TASK OBJECTIVE: Can you copy, unchanged, everything from the first of the rows below down to the line that contains "دوربین‌ها را در", with both of those lines included?
::::
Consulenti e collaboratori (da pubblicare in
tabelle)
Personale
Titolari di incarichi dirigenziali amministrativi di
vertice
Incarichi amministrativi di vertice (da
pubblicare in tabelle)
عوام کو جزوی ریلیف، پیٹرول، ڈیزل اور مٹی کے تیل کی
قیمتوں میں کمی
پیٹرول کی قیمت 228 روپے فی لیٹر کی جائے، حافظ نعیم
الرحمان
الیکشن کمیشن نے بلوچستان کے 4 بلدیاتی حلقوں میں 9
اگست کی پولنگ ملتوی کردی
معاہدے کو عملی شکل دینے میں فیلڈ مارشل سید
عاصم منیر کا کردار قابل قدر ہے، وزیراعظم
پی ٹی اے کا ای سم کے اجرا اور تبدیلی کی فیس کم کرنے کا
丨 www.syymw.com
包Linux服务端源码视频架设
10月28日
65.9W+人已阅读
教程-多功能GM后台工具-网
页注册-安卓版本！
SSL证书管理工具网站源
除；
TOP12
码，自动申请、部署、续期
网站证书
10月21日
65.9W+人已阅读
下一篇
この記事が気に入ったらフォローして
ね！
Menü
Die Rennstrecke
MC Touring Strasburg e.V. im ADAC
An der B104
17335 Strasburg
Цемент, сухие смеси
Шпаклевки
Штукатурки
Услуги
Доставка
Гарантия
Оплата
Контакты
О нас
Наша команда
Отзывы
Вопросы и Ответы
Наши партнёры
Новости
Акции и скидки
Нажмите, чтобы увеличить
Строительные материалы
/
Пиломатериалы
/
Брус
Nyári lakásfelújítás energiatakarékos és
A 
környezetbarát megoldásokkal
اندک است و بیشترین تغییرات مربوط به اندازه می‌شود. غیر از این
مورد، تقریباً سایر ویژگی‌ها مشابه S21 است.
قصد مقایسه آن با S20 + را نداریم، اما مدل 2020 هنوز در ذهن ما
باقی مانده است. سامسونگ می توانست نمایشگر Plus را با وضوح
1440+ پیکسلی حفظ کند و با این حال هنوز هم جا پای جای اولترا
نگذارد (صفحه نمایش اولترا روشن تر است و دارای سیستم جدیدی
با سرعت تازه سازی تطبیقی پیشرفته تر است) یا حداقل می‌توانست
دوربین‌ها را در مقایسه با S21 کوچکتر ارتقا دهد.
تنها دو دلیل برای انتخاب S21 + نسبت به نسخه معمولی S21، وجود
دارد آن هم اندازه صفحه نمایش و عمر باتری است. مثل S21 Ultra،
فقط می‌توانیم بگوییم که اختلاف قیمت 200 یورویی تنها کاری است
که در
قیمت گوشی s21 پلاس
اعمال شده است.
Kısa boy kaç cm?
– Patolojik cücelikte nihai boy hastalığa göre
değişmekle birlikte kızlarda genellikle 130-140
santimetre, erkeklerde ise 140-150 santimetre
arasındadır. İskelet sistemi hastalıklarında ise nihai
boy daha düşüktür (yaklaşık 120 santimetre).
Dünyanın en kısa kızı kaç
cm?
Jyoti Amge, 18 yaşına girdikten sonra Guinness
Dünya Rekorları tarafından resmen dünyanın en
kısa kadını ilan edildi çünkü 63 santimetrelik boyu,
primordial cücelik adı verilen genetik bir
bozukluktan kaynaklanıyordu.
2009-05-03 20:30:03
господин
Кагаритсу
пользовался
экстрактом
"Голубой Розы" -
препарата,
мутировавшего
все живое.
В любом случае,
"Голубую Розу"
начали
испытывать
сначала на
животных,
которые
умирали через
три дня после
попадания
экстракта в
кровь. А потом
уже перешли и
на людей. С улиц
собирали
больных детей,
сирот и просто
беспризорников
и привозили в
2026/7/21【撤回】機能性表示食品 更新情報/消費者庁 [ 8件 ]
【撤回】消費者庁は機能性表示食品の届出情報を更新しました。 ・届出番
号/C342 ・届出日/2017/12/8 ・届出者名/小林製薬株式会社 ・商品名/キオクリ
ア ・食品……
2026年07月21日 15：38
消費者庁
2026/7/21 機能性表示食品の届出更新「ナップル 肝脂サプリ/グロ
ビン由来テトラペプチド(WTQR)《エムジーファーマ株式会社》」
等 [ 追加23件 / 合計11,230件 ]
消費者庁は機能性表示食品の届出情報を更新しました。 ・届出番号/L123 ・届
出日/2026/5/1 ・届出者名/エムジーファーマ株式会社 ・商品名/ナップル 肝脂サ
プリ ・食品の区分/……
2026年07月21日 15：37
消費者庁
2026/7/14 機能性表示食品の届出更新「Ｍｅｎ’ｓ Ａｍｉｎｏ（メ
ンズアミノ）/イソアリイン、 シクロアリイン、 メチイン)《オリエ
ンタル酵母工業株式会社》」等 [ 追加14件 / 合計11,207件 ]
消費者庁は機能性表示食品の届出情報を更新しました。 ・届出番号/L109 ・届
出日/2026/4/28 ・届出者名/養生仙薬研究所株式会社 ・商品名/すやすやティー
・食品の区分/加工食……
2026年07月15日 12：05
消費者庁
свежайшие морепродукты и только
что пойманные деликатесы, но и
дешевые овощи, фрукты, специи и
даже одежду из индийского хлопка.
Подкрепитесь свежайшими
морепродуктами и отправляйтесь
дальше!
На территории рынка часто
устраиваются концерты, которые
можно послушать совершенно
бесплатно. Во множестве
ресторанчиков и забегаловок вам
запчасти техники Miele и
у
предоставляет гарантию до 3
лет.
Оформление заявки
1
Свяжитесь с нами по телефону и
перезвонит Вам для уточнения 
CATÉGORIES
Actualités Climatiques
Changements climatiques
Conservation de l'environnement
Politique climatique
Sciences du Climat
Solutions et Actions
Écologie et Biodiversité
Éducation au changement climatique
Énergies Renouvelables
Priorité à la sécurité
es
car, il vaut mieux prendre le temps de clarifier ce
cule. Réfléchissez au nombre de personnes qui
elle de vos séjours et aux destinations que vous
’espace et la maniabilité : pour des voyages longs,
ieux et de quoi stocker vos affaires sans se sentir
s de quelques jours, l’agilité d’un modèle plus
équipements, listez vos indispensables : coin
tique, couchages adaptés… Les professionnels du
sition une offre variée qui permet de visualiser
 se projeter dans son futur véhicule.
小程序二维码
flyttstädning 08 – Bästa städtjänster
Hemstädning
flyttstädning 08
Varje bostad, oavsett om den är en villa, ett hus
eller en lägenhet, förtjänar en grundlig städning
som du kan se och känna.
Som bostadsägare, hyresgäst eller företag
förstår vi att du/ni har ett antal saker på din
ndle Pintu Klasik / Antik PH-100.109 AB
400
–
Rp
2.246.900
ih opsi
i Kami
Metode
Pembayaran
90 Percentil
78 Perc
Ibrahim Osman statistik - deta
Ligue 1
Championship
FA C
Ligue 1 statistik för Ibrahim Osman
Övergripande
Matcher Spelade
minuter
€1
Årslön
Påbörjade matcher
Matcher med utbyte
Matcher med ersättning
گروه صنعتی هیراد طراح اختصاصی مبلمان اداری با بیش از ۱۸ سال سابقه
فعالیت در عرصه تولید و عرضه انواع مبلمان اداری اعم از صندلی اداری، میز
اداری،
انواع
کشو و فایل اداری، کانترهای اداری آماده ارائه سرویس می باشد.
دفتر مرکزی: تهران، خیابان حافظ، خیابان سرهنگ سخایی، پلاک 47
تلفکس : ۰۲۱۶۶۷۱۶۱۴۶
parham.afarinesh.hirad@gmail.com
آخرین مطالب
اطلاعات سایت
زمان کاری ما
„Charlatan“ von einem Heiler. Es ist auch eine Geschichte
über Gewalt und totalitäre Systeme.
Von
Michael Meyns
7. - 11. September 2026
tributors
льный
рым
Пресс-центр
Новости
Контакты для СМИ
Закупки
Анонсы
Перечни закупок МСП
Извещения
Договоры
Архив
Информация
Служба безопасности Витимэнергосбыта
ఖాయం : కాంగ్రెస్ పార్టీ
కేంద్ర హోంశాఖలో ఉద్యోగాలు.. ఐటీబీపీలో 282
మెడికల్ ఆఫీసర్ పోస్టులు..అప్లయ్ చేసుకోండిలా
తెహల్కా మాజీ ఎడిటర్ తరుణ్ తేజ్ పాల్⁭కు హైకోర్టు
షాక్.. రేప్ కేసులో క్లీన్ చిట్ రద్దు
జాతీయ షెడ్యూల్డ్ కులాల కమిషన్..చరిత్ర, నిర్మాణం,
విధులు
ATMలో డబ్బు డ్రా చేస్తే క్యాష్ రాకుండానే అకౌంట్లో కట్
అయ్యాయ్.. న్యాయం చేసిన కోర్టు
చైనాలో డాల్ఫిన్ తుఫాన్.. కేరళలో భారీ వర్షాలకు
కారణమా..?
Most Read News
::::
OUTPUT OF THE EXERCISE:
Consulenti e collaboratori (da pubblicare in
tabelle)
Personale
Titolari di incarichi dirigenziali amministrativi di
vertice
Incarichi amministrativi di vertice (da
pubblicare in tabelle)
عوام کو جزوی ریلیف، پیٹرول، ڈیزل اور مٹی کے تیل کی
قیمتوں میں کمی
پیٹرول کی قیمت 228 روپے فی لیٹر کی جائے، حافظ نعیم
الرحمان
الیکشن کمیشن نے بلوچستان کے 4 بلدیاتی حلقوں میں 9
اگست کی پولنگ ملتوی کردی
معاہدے کو عملی شکل دینے میں فیلڈ مارشل سید
عاصم منیر کا کردار قابل قدر ہے، وزیراعظم
پی ٹی اے کا ای سم کے اجرا اور تبدیلی کی فیس کم کرنے کا
丨 www.syymw.com
包Linux服务端源码视频架设
10月28日
65.9W+人已阅读
教程-多功能GM后台工具-网
页注册-安卓版本！
SSL证书管理工具网站源
除；
TOP12
码，自动申请、部署、续期
网站证书
10月21日
65.9W+人已阅读
下一篇
この記事が気に入ったらフォローして
ね！
Menü
Die Rennstrecke
MC Touring Strasburg e.V. im ADAC
An der B104
17335 Strasburg
Цемент, сухие смеси
Шпаклевки
Штукатурки
Услуги
Доставка
Гарантия
Оплата
Контакты
О нас
Наша команда
Отзывы
Вопросы и Ответы
Наши партнёры
Новости
Акции и скидки
Нажмите, чтобы увеличить
Строительные материалы
/
Пиломатериалы
/
Брус
Nyári lakásfelújítás energiatakarékos és
A 
környezetbarát megoldásokkal
اندک است و بیشترین تغییرات مربوط به اندازه می‌شود. غیر از این
مورد، تقریباً سایر ویژگی‌ها مشابه S21 است.
قصد مقایسه آن با S20 + را نداریم، اما مدل 2020 هنوز در ذهن ما
باقی مانده است. سامسونگ می توانست نمایشگر Plus را با وضوح
1440+ پیکسلی حفظ کند و با این حال هنوز هم جا پای جای اولترا
نگذارد (صفحه نمایش اولترا روشن تر است و دارای سیستم جدیدی
با سرعت تازه سازی تطبیقی پیشرفته تر است) یا حداقل می‌توانست
دوربین‌ها را در مقایسه با S21 کوچکتر ارتقا دهد.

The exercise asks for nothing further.